Connection to some servers were blocked by firewall, so any connection attempt failed with timeout. It’s value was set to 1 minute.
So, connection hanged for 1 minute at org.jboss.ejb.client.remoting.ConnectionPool#getConnection at IOFutureHelper#get call.
Since this method is synchronized other threads couldn’t connect to other servers as well which caused major performance slowdown on entire platform.
Firewall configuration was incorrect, but anyway we need to make sure that if we add some servers and forget to adjust firewall configuration - it won’t lead to entire platform slowdown.
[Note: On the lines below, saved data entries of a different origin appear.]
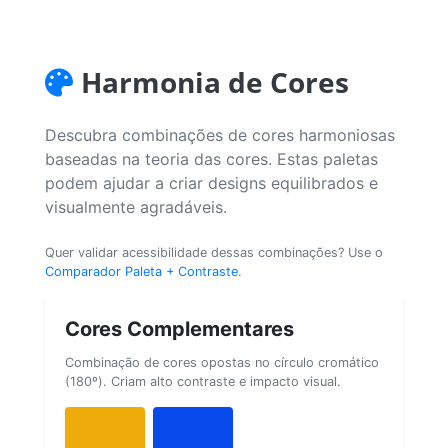
Harmonia de Cores
Descubra combinações de cores harmoniosas
baseadas na teoria das cores. Estas paletas
podem ajudar a criar designs equilibrados e
visualmente agradáveis.
Quer validar acessibilidade dessas combinações? Use o
Comparador Paleta + Contraste
.
Cores Complementares
Combinação de cores opostas no círculo cromático
(180º). Criam alto contraste e impacto visual.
So, to avoid this issue in future we decreased timeout to 15 seconds and applied patch to jboss-ejb-client 2.0.1 distributive inside wildfly (attached).
The patch removes synchronized methods and creates unique synchronization mutexes based on connection properties.
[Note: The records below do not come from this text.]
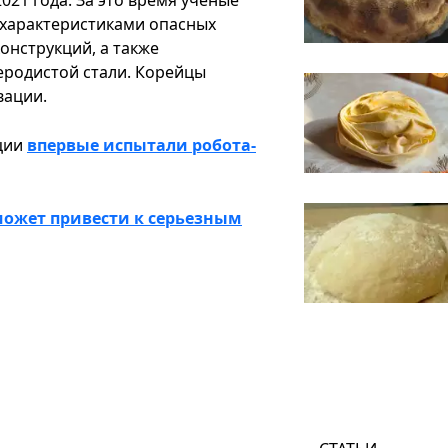
 характеристиками опасных
онструкций, а также
еродистой стали. Корейцы
вации.
ации
впервые испытали робота-
может привести к серьезным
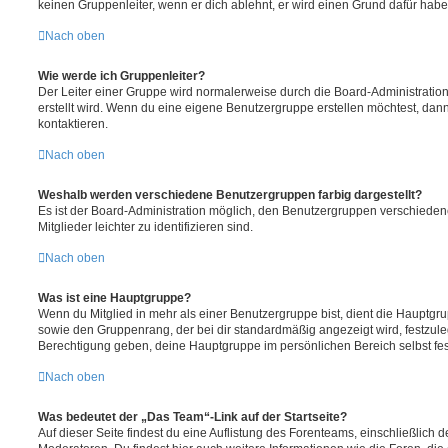
keinen Gruppenleiter, wenn er dich ablehnt, er wird einen Grund dafür habe
Nach oben
Wie werde ich Gruppenleiter?
Der Leiter einer Gruppe wird normalerweise durch die Board-Administration
erstellt wird. Wenn du eine eigene Benutzergruppe erstellen möchtest, dann 
kontaktieren.
Nach oben
Weshalb werden verschiedene Benutzergruppen farbig dargestellt?
Es ist der Board-Administration möglich, den Benutzergruppen verschieden
Mitglieder leichter zu identifizieren sind.
Nach oben
Was ist eine Hauptgruppe?
Wenn du Mitglied in mehr als einer Benutzergruppe bist, dient die Hauptg
sowie den Gruppenrang, der bei dir standardmäßig angezeigt wird, festzuleg
Berechtigung geben, deine Hauptgruppe im persönlichen Bereich selbst fe
Nach oben
Was bedeutet der „Das Team“-Link auf der Startseite?
Auf dieser Seite findest du eine Auflistung des Forenteams, einschließlich d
We also cancel IOFuture in case connection failed to timeout.
The reason for that we had the issue with many blocked threads hanged at AbstractHandleableCloseable#close. The were few exceptions "Operation failed with status WAITING" just before this hang happened.
Stacktrace from jboss 7.2.0 and ejbclient 1.0.17
"EJB executorServiceThreadPool - 41" prio=10 tid=0x000000001d9e6000 nid=0x7754 in Object.wait() [0x00000000435fb000] java.lang.Thread.State: WAITING (on object monitor) at java.lang.Object.wait(Native Method) - waiting on <0x00000000e0ef2118> (a java.lang.Object) at java.lang.Object.wait(Object.java:503) at org.jboss.remoting3.spi.AbstractHandleableCloseable.close(AbstractHandleableCloseable.java:177) - locked <0x00000000e0ef2118> (a java.lang.Object) at org.jboss.ejb.client.remoting.EndpointPool.safeClose(EndpointPool.java:281) at org.jboss.ejb.client.remoting.EndpointPool.release(EndpointPool.java:101) - locked <0x00000000ddf868f8> (a org.jboss.ejb.client.remoting.EndpointPool) at org.jboss.ejb.client.remoting.EndpointPool.access$400(EndpointPool.java:61) at org.jboss.ejb.client.remoting.EndpointPool$PooledEndpoint.close(EndpointPool.java:218) at org.jboss.ejb.client.remoting.RemotingEndpointManager.safeClose(RemotingEndpointManager.java:63) - locked <0x00000000e0ef21d8> (a java.util.Collections$SynchronizedRandomAccessList) at org.jboss.ejb.client.remoting.ConfigBasedEJBClientContextSelector$ContextCloseListener.contextClosed(ConfigBasedEJBClientContextSelector.java:175) at org.jboss.ejb.client.EJBClientContext.close(EJBClientContext.java:1047) - locked <0x00000000e0ef2200> (a org.jboss.ejb.client.EJBClientContext) at org.jboss.ejb.client.naming.ejb.EjbNamingContext.close(EjbNamingContext.java:424) at com.kyriba.technical.shared.internal.util.naming.ContextHelper.closeQuietly(ContextHelper.java:169)
I don't know for sure that it's effective, because we also applied Service locator pattern in our code to avoid closing of naming contexts at all, but it seems like logical thing to do.